Week One of Foster Care :: My Eyes Were Opened


I never expected to be a foster family. I honestly never gave it a thought. I still don’t really remember how it came up or what made us go to that first training class. We started getting calls for placements a few days after we learned we had been approved as a foster family. I had to say no a few times for various reasons, and a couple of times I said yes but then for one reason or another the child didn’t end up needing us.

This is the story of our very first placement.

It was 5:30pm on a Monday when my phone rang. I recognized the number right away as a Department of Children’s Services’ number. I answered and heard a placement coordinator on the other end of the line. Right off the bat she said, “I know you are going to say no, but I have no one else left to call, so I have to try.” She told me that she had a 14-year-old girl sitting at the DCS office. She had been there since 9:30 that morning — no one would take her. She woke up that morning to get ready for school but instead was taken to court and left there. She had nowhere to go and no one who wanted her. The placement coordinator asked me to take her for a week, just one week, while she found somewhere more permanent for her.

My heart broke.

I gave a yes for the week, and an hour later we had a case worker and a teenager on our doorstep. Thus began our first placement with foster care. We weren’t expecting any teenagers and we didn’t even have anything in the house for children above the age of three. We didn’t have a clue what to do with a teenager, and we certainly didn’t have any clothing for her. I took her out to Target that night. I took her down the cereal aisle and asked her to pick out what she liked to eat for breakfast. After standing in that aisle for what felt like a very long time, I finally asked her what was wrong. She answered, “I don’t know what to pick. I’ve never been allowed to have breakfast before.”

My heart broke.

We got back home and I helped her unpack the clothes that she had brought in a backpack – the same backpack she used for school. As I pulled out her dirty clothes, I noticed that they seemed way too small. They were a size six and she was a very average size 14-year-old. Her clothes and shoes were way too small. She didn’t have a jacket, despite it being November. The next morning, I went back to Target — this time on a mission to buy her clothes and food — things that would hopefully help her to feel more comfortable in our house.

{This is a photo of this child’s belongings in the room. For privacy reasons, the child’s photo will not be shown.}

The week was hard, but the week was so good. I didn’t know what I was doing with a teenager and somehow on day three I dropped her off at school an hour late with four bags of Chick-fil-A. It was an adventure for her and for us. But here’s the thing – when I said “yes” to this teenager placement, I thought we would get a teenage girl who would sit up in her room and do her own thing all the time. What I didn’t expect was a teenage girl who had never been part of a real family. A girl who just wanted to be included and be a part of something. A girl who asked for chores to do because she thought that was what kids who were part of families did. A girl who delighted in us doing homework with her; who said no one had ever done homework with her in her whole life. A girl who when asked what she wanted to do on a Saturday, replied with, “Make an apple pie because it’s something I’ve always wanted to do.”

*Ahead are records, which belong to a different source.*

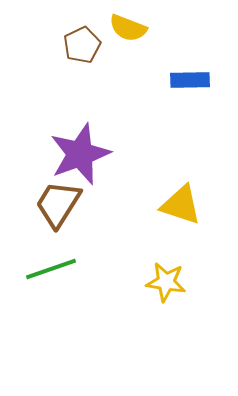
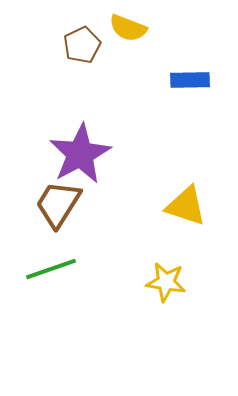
purple star: rotated 8 degrees counterclockwise
yellow triangle: moved 5 px right, 1 px down
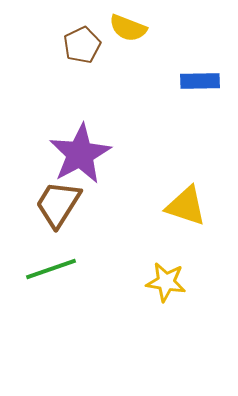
blue rectangle: moved 10 px right, 1 px down
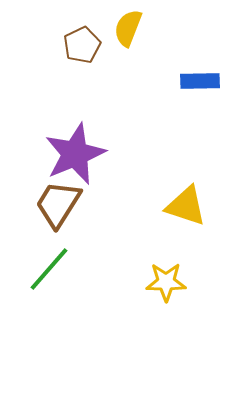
yellow semicircle: rotated 90 degrees clockwise
purple star: moved 5 px left; rotated 6 degrees clockwise
green line: moved 2 px left; rotated 30 degrees counterclockwise
yellow star: rotated 9 degrees counterclockwise
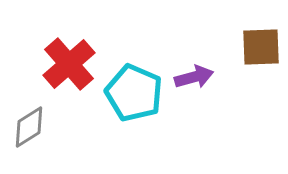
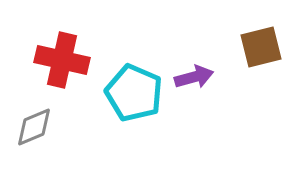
brown square: rotated 12 degrees counterclockwise
red cross: moved 7 px left, 4 px up; rotated 36 degrees counterclockwise
gray diamond: moved 5 px right; rotated 9 degrees clockwise
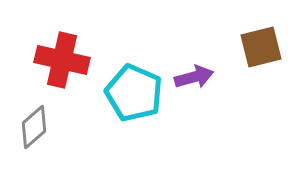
gray diamond: rotated 18 degrees counterclockwise
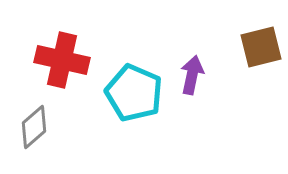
purple arrow: moved 2 px left, 2 px up; rotated 63 degrees counterclockwise
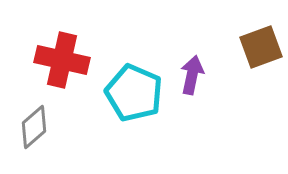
brown square: rotated 6 degrees counterclockwise
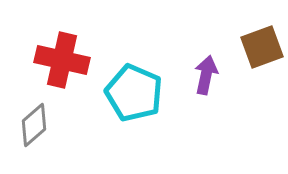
brown square: moved 1 px right
purple arrow: moved 14 px right
gray diamond: moved 2 px up
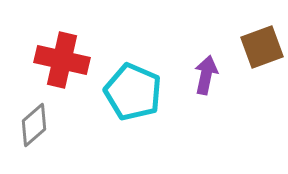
cyan pentagon: moved 1 px left, 1 px up
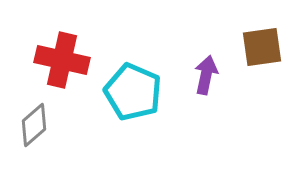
brown square: rotated 12 degrees clockwise
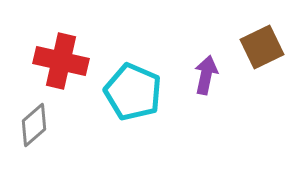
brown square: rotated 18 degrees counterclockwise
red cross: moved 1 px left, 1 px down
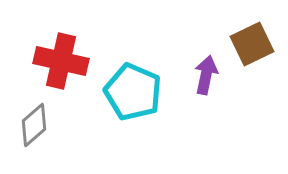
brown square: moved 10 px left, 3 px up
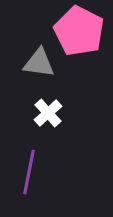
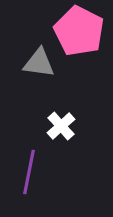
white cross: moved 13 px right, 13 px down
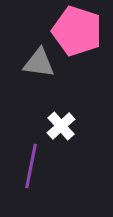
pink pentagon: moved 2 px left; rotated 9 degrees counterclockwise
purple line: moved 2 px right, 6 px up
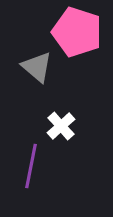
pink pentagon: moved 1 px down
gray triangle: moved 2 px left, 4 px down; rotated 32 degrees clockwise
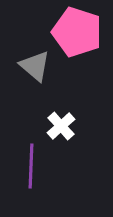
gray triangle: moved 2 px left, 1 px up
purple line: rotated 9 degrees counterclockwise
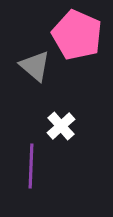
pink pentagon: moved 3 px down; rotated 6 degrees clockwise
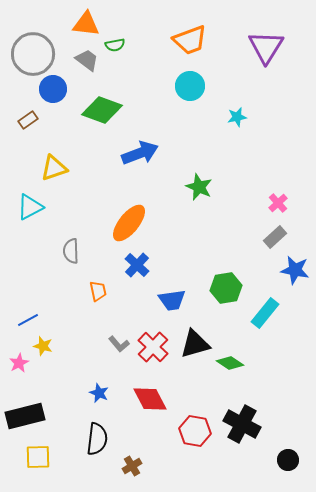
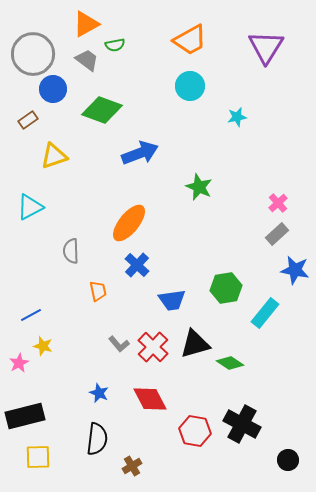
orange triangle at (86, 24): rotated 36 degrees counterclockwise
orange trapezoid at (190, 40): rotated 9 degrees counterclockwise
yellow triangle at (54, 168): moved 12 px up
gray rectangle at (275, 237): moved 2 px right, 3 px up
blue line at (28, 320): moved 3 px right, 5 px up
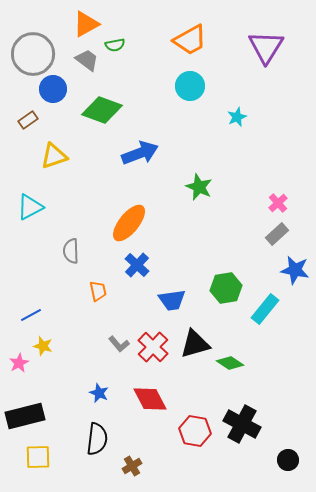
cyan star at (237, 117): rotated 12 degrees counterclockwise
cyan rectangle at (265, 313): moved 4 px up
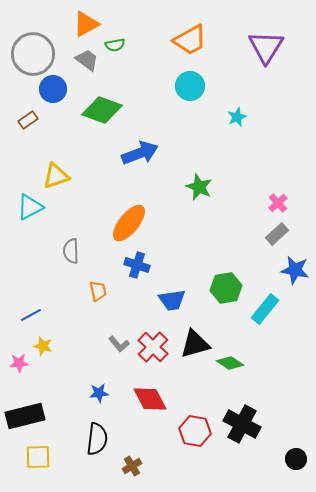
yellow triangle at (54, 156): moved 2 px right, 20 px down
blue cross at (137, 265): rotated 25 degrees counterclockwise
pink star at (19, 363): rotated 24 degrees clockwise
blue star at (99, 393): rotated 30 degrees counterclockwise
black circle at (288, 460): moved 8 px right, 1 px up
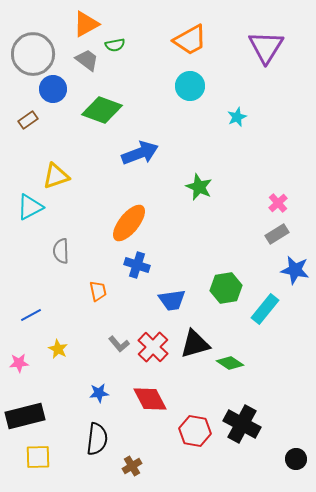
gray rectangle at (277, 234): rotated 10 degrees clockwise
gray semicircle at (71, 251): moved 10 px left
yellow star at (43, 346): moved 15 px right, 3 px down; rotated 12 degrees clockwise
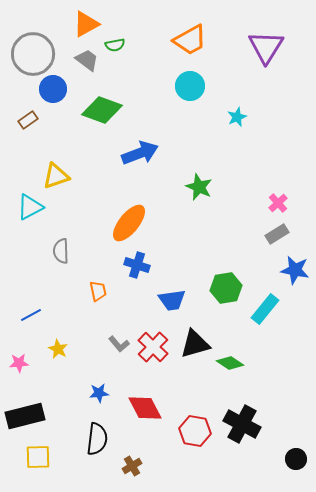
red diamond at (150, 399): moved 5 px left, 9 px down
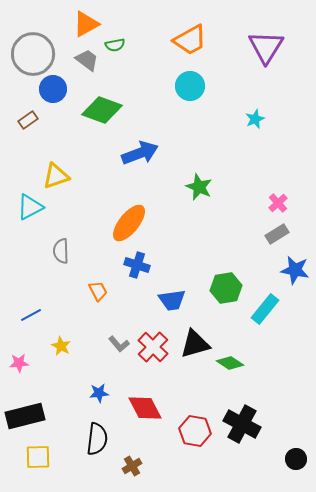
cyan star at (237, 117): moved 18 px right, 2 px down
orange trapezoid at (98, 291): rotated 15 degrees counterclockwise
yellow star at (58, 349): moved 3 px right, 3 px up
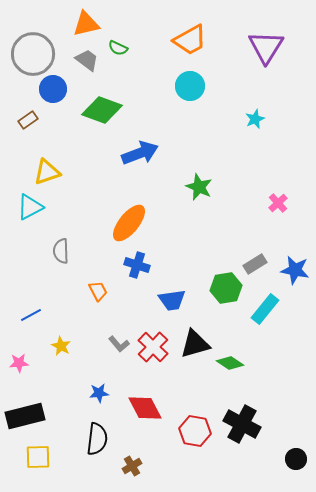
orange triangle at (86, 24): rotated 16 degrees clockwise
green semicircle at (115, 45): moved 3 px right, 3 px down; rotated 36 degrees clockwise
yellow triangle at (56, 176): moved 9 px left, 4 px up
gray rectangle at (277, 234): moved 22 px left, 30 px down
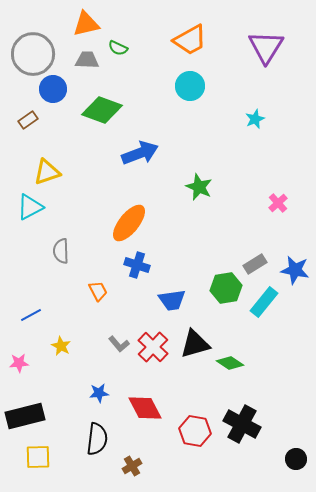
gray trapezoid at (87, 60): rotated 35 degrees counterclockwise
cyan rectangle at (265, 309): moved 1 px left, 7 px up
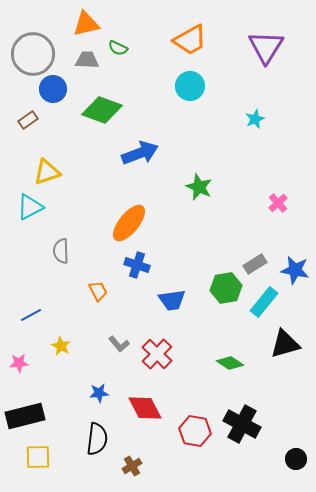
black triangle at (195, 344): moved 90 px right
red cross at (153, 347): moved 4 px right, 7 px down
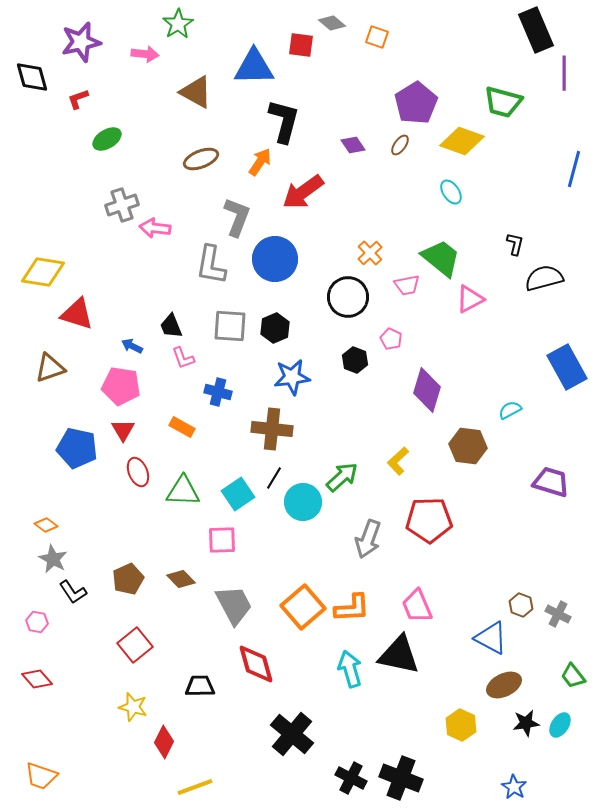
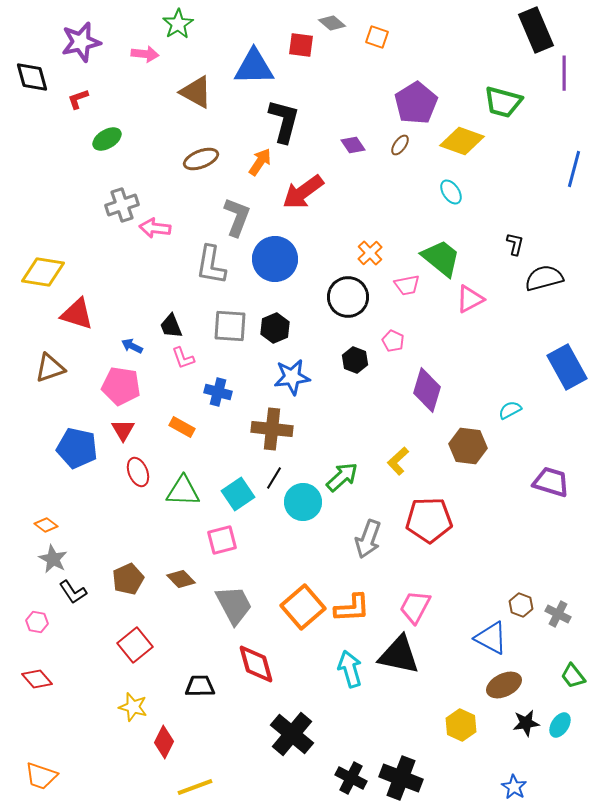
pink pentagon at (391, 339): moved 2 px right, 2 px down
pink square at (222, 540): rotated 12 degrees counterclockwise
pink trapezoid at (417, 606): moved 2 px left, 1 px down; rotated 51 degrees clockwise
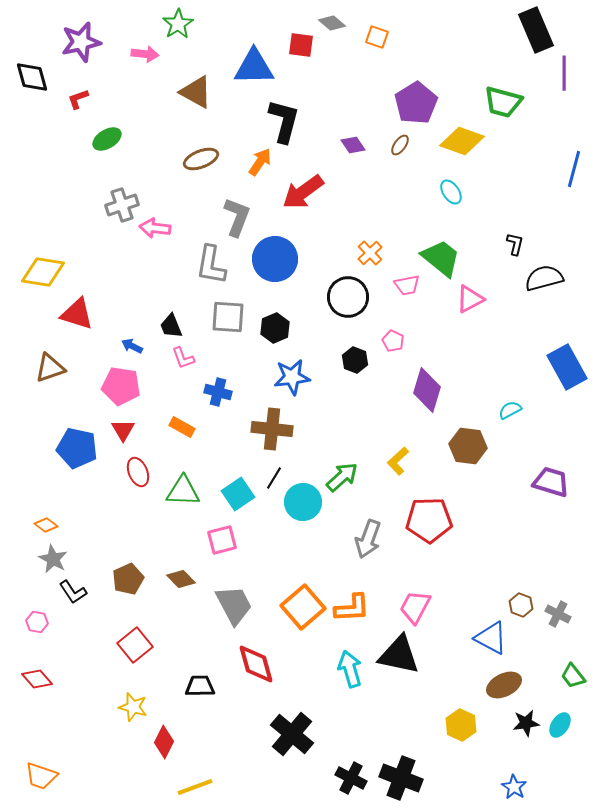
gray square at (230, 326): moved 2 px left, 9 px up
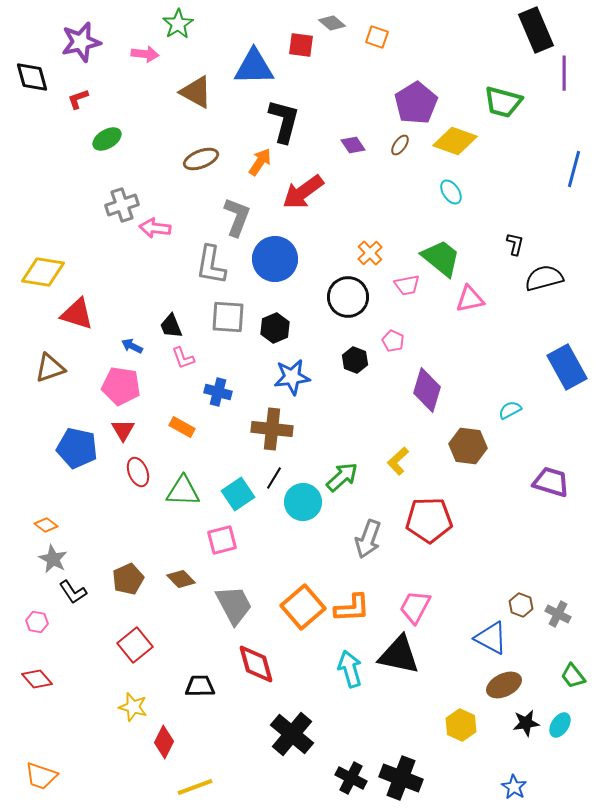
yellow diamond at (462, 141): moved 7 px left
pink triangle at (470, 299): rotated 16 degrees clockwise
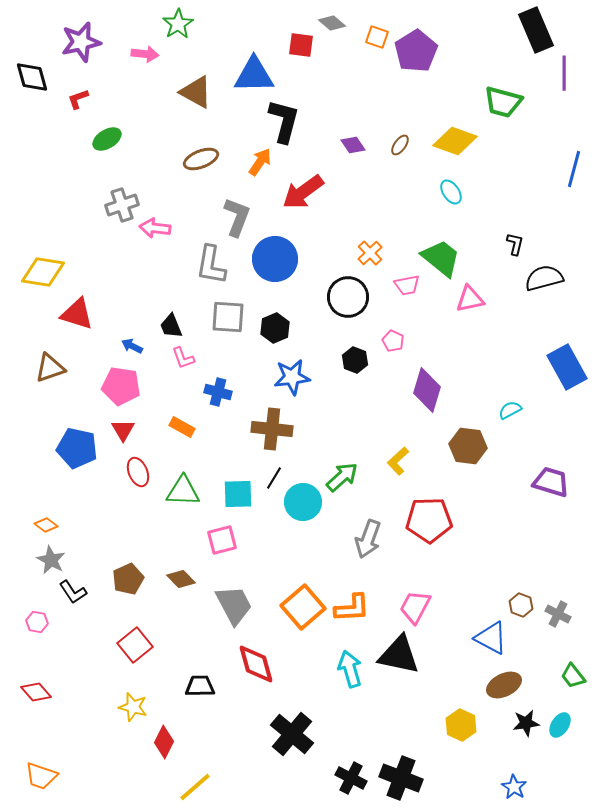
blue triangle at (254, 67): moved 8 px down
purple pentagon at (416, 103): moved 52 px up
cyan square at (238, 494): rotated 32 degrees clockwise
gray star at (53, 559): moved 2 px left, 1 px down
red diamond at (37, 679): moved 1 px left, 13 px down
yellow line at (195, 787): rotated 21 degrees counterclockwise
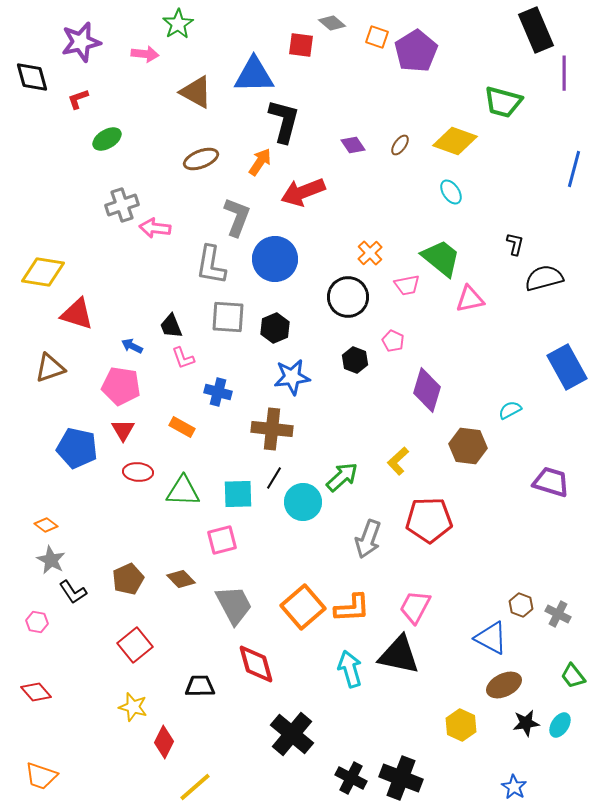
red arrow at (303, 192): rotated 15 degrees clockwise
red ellipse at (138, 472): rotated 64 degrees counterclockwise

I expected foster care and kids in care to be one way, and our first placement taught me that my expectations were so wrong. Saying goodbye to that 14-year-old was one of the hardest things I did in foster care. She changed me, my family, and our views on foster care in the short time that we had together. It’s been four years since she came and left our house, but I still think about her all the time. I pray for her. I wonder where she is.

The day she left our house, I cried many tears and my heart broke. It was my first lesson in having to say goodbye and letting go on this path of foster care. Goodbyes and letting go are a very difficult part of being in foster care, but it is always worth it. Ask any foster parent and they will tell you that it is worth it to love a child well.

If you have ever thought about foster care, take a risk. It is worth it.